Administration Criticizes Rising Premiums — But Will Their Bill Make Things Worse?

Various press stories today have reported on the letter which HHS Secretary Sebelius sent to Anthem Blue Cross asking the insurance carrier to justify its proposed rate hikes in California.  Keeping aside the larger issue of whether the Administration is continuing to use insurers as political scapegoats to justify its government takeover of health care, it’s worth examining the causes of these increases.  Specifically, this morning’s LA Times quotes an Anthem representative as saying the carrier’s “costs have been driven up in part because the weak economy has led many people in good health to forgo coverage, leaving those with greater medical needs in its pool of customers.”

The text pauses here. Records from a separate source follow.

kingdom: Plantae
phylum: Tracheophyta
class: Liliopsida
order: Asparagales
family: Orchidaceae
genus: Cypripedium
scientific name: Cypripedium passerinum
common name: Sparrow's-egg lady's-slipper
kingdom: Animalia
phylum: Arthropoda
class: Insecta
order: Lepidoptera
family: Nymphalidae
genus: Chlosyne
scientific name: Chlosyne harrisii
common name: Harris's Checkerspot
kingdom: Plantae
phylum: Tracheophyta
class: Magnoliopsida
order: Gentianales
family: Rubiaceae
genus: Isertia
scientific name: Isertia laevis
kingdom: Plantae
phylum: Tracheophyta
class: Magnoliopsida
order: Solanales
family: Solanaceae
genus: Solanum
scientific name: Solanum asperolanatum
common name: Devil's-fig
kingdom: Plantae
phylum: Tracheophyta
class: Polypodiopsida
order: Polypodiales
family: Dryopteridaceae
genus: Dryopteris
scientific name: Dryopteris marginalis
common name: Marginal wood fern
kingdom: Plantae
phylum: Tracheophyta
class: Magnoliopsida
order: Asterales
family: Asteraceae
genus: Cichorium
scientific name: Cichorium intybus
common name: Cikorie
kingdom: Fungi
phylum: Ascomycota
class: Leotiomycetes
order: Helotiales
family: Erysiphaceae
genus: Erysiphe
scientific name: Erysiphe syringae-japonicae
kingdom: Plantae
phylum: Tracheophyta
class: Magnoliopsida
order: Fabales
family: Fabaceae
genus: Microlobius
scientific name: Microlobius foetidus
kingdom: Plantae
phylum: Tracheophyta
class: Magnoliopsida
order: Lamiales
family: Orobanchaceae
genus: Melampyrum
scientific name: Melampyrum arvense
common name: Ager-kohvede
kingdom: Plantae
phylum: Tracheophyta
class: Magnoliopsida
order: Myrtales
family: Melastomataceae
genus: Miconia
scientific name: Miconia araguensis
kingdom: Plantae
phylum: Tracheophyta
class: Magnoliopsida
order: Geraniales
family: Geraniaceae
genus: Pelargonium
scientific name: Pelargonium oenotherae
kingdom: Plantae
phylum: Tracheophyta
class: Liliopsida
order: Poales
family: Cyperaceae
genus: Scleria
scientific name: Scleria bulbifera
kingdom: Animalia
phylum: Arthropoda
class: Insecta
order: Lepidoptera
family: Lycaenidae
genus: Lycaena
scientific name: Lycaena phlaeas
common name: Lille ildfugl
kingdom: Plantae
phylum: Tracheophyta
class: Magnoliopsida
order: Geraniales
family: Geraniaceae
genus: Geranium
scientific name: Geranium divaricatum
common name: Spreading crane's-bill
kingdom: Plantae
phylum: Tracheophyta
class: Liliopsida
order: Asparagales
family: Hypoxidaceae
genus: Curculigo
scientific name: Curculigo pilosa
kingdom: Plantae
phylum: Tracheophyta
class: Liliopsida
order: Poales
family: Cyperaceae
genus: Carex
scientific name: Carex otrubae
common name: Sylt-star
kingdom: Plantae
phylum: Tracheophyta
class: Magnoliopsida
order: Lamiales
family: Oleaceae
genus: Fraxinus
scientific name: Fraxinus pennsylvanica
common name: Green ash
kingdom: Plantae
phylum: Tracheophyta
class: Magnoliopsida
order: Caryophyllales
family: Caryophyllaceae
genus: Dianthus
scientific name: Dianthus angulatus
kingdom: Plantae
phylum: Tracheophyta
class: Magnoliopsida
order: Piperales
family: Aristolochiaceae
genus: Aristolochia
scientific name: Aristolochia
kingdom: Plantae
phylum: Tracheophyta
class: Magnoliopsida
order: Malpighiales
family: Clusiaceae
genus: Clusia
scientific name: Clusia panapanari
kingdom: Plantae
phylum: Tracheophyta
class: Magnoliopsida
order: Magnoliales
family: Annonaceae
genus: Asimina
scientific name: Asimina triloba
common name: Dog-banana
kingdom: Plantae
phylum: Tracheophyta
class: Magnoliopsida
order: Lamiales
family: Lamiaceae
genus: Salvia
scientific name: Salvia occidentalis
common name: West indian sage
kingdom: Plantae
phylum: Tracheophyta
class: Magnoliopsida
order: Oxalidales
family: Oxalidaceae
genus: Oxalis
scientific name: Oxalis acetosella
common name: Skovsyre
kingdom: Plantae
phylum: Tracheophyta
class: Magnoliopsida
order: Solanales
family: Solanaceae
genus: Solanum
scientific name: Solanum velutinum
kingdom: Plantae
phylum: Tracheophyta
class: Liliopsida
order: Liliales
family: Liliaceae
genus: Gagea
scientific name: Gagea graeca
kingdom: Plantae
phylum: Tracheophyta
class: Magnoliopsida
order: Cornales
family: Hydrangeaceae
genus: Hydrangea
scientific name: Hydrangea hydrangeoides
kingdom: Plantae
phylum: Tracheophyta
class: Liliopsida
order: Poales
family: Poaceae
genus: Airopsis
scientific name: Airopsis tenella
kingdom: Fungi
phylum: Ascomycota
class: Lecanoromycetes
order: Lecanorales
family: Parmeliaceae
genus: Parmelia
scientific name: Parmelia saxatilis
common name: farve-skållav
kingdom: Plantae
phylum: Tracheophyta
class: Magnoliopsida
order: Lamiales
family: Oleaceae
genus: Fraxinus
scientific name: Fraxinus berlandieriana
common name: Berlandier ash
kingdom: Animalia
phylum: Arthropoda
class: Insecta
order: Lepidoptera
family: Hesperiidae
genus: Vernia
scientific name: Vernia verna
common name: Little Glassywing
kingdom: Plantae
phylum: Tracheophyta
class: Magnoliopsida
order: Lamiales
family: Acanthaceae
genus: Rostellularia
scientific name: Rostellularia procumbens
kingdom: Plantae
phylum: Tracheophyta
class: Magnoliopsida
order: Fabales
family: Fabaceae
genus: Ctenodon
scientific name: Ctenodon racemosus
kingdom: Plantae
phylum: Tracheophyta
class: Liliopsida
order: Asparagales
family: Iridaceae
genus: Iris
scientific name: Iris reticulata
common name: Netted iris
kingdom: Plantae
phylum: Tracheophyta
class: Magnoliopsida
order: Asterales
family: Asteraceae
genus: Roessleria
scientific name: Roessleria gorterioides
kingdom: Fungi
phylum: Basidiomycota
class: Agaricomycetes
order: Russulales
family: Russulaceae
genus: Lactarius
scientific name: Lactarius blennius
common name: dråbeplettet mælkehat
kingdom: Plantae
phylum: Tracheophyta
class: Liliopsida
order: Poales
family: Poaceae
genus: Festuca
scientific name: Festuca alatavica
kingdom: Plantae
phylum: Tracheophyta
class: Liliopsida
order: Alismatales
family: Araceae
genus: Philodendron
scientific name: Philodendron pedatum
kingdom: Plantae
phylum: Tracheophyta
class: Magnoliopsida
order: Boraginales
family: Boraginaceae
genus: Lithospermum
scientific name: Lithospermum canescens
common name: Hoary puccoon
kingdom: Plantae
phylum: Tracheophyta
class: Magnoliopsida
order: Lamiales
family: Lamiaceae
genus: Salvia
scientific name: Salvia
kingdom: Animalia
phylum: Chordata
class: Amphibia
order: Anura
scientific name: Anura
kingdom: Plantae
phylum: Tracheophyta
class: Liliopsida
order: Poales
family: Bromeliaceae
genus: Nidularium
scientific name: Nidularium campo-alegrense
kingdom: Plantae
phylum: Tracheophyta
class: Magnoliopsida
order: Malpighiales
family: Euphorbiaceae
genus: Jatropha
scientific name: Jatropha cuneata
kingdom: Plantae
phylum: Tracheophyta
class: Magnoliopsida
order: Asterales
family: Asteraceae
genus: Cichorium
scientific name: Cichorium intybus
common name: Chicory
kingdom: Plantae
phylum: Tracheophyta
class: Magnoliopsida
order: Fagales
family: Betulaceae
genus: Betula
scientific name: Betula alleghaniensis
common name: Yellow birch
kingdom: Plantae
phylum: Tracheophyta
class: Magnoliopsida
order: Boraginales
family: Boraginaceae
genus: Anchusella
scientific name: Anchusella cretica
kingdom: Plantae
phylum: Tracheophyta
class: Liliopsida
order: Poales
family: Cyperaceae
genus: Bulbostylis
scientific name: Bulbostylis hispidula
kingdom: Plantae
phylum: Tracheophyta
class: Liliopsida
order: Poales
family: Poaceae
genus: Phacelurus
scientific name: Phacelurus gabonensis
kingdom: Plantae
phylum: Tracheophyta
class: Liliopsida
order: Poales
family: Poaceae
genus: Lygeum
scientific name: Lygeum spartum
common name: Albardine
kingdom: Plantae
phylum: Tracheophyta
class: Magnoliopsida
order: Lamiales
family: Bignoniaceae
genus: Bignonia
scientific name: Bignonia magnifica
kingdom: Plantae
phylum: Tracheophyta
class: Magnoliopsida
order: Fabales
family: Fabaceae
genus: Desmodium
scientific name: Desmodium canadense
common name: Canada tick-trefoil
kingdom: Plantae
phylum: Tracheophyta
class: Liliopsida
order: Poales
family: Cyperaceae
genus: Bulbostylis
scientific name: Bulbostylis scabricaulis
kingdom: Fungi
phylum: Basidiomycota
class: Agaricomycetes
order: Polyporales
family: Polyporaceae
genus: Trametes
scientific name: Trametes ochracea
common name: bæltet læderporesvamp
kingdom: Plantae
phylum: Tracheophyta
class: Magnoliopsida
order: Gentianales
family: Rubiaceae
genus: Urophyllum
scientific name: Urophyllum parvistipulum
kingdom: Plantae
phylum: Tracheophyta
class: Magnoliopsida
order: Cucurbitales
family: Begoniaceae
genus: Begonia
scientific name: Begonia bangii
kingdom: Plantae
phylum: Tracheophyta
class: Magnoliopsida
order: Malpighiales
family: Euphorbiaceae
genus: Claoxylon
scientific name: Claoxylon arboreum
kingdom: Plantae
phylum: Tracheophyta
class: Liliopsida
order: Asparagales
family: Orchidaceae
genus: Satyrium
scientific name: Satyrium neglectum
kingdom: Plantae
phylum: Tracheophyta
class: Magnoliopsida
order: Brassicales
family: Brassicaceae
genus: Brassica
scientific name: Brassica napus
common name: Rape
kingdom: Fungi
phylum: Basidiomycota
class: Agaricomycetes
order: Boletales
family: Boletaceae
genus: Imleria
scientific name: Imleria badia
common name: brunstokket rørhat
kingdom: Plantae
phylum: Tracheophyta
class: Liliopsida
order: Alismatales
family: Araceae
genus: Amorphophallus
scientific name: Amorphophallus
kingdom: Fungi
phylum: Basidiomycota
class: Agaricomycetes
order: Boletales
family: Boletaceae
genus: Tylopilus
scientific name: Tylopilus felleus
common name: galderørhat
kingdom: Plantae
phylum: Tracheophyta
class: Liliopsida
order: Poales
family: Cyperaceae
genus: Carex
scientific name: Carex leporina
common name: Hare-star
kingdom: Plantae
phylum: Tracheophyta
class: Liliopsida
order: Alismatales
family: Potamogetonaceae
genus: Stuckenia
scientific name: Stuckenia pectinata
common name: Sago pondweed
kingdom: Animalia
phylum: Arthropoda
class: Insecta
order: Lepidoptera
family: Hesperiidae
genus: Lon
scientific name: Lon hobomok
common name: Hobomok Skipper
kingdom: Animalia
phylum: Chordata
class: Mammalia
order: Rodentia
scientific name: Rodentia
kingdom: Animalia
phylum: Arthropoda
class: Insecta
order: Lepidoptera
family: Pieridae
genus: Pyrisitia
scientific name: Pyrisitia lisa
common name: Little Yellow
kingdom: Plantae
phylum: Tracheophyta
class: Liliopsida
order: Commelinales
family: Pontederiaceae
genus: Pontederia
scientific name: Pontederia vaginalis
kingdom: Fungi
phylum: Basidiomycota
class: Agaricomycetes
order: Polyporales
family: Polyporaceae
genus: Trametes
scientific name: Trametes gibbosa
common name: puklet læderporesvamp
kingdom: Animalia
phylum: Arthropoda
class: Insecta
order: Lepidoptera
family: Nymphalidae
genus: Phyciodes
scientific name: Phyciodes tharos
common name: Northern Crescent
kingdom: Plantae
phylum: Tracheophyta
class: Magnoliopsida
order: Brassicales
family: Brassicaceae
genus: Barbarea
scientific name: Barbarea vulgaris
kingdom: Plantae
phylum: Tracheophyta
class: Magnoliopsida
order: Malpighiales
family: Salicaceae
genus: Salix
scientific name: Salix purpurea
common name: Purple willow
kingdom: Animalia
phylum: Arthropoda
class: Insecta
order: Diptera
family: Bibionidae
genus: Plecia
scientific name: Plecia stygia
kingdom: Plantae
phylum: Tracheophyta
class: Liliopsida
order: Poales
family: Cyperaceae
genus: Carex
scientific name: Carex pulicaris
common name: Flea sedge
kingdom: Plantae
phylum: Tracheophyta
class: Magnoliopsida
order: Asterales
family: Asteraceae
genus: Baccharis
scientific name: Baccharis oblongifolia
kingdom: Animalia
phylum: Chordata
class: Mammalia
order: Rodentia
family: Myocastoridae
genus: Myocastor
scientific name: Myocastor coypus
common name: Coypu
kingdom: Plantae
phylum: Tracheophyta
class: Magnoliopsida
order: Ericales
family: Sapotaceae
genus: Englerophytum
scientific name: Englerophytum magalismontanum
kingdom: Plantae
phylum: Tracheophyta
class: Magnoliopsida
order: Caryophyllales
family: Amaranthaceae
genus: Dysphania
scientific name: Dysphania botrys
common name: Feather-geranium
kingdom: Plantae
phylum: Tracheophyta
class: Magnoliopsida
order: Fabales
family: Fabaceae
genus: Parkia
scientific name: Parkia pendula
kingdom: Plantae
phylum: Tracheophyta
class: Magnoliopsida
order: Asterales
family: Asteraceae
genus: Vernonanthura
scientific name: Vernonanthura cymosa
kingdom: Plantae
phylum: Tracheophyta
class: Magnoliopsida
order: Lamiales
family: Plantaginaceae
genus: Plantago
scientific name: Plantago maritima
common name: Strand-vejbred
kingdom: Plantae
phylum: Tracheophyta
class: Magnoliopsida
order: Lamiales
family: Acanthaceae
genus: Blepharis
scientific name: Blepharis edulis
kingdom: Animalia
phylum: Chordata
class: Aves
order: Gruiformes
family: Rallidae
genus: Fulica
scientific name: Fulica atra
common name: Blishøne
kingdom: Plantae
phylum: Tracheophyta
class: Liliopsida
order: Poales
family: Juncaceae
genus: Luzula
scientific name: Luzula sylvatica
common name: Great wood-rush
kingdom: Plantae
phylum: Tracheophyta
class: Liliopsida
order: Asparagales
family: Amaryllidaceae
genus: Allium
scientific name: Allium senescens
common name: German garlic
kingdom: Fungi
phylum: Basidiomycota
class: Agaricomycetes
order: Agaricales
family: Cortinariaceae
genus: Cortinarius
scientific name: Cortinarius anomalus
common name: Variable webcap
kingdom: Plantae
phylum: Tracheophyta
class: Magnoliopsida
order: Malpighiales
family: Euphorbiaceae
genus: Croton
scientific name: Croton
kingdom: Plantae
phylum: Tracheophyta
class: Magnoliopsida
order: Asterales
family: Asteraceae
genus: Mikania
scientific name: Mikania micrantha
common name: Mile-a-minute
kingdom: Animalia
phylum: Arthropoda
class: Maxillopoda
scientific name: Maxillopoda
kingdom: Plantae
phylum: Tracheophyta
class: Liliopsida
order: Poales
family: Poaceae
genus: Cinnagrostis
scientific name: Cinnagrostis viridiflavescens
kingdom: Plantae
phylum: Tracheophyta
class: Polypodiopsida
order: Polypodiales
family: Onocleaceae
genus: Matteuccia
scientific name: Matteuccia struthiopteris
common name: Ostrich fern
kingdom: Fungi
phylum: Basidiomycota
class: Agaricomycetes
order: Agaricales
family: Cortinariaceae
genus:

The Senate bill the Administration has endorsed would likely make this bad situation worse.  Individuals could cancel their policies to save money—paying a tax of only $750 per year for doing so—knowing full well they could buy coverage when they needed to, as insurance companies would be required to accept all applicants and could not charge differing rates.  In fact, a Wall Street Journal editorial last July cited evidence that individuals in Massachusetts—the only state with an individual mandate—are doing just that; one of the Commonwealth’s carriers found data indicating that 40% of its new applicants kept their policies for under five months, and incurred about six times their expected expenses, suggesting the healthy only bought coverage after becoming sick (and promptly dropped it once their illness was treated).  As a result of this insurance “death spiral,” premiums will rise faster than they otherwise would, chasing off more healthy customers and leading to yet another spike in premiums.

Thus the perverse incentives included in the Senate bill raise a fundamental question: With the Administration criticizing Anthem’s “extraordinary [premium] increases,” why do Democrats persist in advancing policies that would only make the situation worse?